* [ASSIGNMENT] Change every "lighting" to "illumination" in the lines from the one with "experience on this" up to and including the one with "modern forecourt.". Return only those lines, with nothing else altered.

[Opening MATERIAL TO PROCESS section]

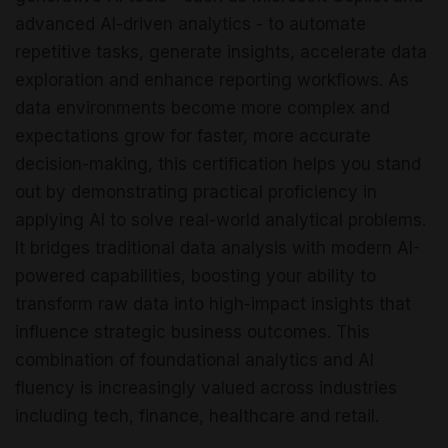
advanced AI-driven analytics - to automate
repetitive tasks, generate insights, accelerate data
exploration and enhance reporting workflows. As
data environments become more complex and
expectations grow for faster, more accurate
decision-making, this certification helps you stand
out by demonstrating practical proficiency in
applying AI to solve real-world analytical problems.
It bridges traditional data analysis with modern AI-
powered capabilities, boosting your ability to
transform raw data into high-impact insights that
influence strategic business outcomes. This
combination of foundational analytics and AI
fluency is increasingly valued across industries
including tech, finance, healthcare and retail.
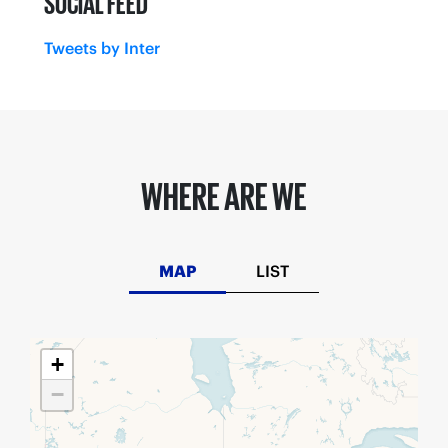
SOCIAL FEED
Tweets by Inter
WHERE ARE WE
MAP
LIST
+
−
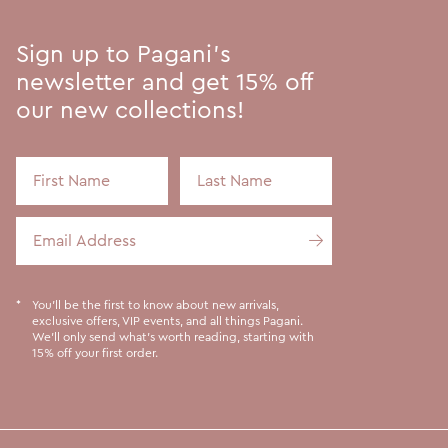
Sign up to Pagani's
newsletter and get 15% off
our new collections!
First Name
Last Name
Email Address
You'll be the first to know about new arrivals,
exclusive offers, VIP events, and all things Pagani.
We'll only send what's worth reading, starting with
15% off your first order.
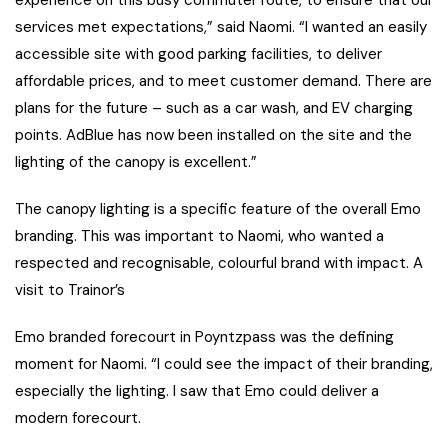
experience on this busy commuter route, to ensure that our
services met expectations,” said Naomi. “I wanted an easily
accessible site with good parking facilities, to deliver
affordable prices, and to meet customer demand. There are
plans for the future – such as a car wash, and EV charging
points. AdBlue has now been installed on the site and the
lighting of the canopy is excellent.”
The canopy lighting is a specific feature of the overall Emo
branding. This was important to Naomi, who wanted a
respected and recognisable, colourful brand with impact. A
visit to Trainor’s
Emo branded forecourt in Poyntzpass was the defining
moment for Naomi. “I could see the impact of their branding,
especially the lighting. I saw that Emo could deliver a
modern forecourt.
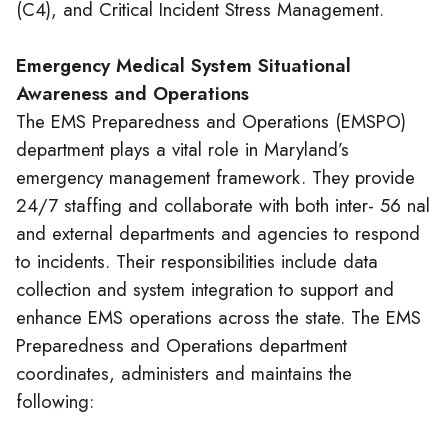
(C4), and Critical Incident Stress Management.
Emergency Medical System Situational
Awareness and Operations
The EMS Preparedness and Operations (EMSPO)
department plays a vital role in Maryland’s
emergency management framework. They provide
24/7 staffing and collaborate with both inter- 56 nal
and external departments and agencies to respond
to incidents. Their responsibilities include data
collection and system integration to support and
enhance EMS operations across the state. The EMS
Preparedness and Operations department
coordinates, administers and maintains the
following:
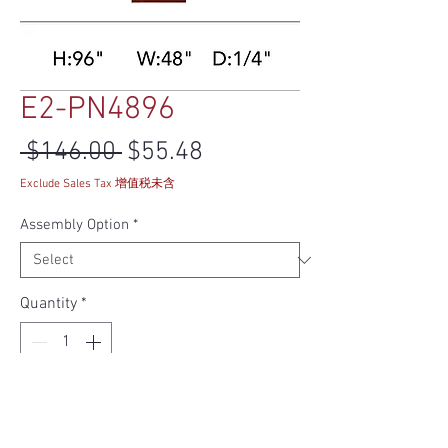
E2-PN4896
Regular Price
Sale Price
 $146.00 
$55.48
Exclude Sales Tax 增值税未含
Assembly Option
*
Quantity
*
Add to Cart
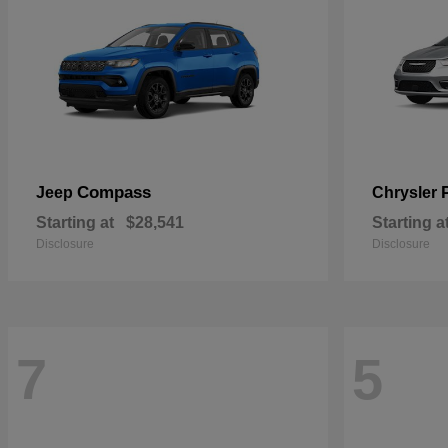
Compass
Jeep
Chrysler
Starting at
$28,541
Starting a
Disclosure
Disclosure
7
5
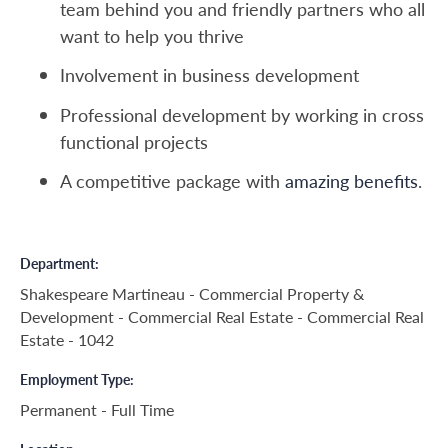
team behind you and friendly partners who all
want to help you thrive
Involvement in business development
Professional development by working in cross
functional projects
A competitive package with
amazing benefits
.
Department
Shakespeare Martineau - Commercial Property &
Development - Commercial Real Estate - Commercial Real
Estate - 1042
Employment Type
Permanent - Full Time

[Closing MATERIAL TO PROCESS section]
[Opening MATERIAL TO PROCESS section]

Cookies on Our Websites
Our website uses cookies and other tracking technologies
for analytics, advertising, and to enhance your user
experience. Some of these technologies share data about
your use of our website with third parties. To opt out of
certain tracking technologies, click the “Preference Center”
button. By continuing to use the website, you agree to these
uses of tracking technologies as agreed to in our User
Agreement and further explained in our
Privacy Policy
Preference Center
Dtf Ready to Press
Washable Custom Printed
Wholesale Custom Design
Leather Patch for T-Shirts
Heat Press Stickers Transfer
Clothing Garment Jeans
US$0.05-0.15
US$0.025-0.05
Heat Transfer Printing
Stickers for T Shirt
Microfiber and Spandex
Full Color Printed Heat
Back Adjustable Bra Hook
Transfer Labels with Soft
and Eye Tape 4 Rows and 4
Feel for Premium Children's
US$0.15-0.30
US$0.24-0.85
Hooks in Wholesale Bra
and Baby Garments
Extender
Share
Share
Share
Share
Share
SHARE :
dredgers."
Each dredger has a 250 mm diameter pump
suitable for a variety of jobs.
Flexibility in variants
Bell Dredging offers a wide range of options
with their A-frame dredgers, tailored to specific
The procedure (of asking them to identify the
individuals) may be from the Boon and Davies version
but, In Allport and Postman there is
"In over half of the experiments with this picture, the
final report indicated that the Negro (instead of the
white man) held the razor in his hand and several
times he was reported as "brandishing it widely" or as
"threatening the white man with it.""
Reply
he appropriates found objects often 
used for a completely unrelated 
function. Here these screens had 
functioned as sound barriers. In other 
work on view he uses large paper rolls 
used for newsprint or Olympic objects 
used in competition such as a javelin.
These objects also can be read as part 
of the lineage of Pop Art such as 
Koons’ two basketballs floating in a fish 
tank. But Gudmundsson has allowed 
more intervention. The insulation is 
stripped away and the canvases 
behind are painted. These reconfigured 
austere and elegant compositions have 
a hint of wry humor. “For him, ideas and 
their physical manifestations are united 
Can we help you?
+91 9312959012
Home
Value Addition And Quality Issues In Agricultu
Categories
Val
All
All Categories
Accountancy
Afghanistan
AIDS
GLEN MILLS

[Closing MATERIAL TO PROCESS section]
[Opening MATERIAL TO PROCESS section]

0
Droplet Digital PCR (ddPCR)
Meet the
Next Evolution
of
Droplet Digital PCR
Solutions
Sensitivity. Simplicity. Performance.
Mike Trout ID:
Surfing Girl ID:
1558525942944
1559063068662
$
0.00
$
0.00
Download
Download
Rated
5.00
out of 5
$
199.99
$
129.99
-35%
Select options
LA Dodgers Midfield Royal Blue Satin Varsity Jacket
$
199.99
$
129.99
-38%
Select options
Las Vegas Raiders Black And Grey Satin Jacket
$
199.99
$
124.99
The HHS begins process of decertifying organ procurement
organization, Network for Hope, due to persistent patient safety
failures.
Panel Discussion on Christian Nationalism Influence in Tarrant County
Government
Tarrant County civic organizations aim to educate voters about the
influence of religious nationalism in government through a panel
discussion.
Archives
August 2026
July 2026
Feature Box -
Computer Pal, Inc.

[Closing MATERIAL TO PROCESS section]

* [ANSWER]
experience on this busy commuter route, to ensure that our
services met expectations,” said Naomi. “I wanted an easily
accessible site with good parking facilities, to deliver
affordable prices, and to meet customer demand. There are
plans for the future – such as a car wash, and EV charging
points. AdBlue has now been installed on the site and the
illumination of the canopy is excellent.”
The canopy illumination is a specific feature of the overall Emo
branding. This was important to Naomi, who wanted a
respected and recognisable, colourful brand with impact. A
visit to Trainor’s
Emo branded forecourt in Poyntzpass was the defining
moment for Naomi. “I could see the impact of their branding,
especially the illumination. I saw that Emo could deliver a
modern forecourt.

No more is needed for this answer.